DATASET RECORDS >>
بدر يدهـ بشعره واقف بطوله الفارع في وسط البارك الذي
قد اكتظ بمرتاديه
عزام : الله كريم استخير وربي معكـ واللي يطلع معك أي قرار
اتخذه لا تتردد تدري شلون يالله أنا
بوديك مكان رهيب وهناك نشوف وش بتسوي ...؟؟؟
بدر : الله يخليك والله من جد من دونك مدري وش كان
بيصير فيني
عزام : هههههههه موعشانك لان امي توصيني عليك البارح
* * *
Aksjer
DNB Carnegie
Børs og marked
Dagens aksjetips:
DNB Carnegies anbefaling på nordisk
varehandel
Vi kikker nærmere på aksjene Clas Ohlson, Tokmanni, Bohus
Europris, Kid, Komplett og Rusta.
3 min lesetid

EXERCISE INSTRUCTIONS >>
Count every line in the listing where the string "عزام" occurs. Give the total alone.

FINISHED TASK >>
2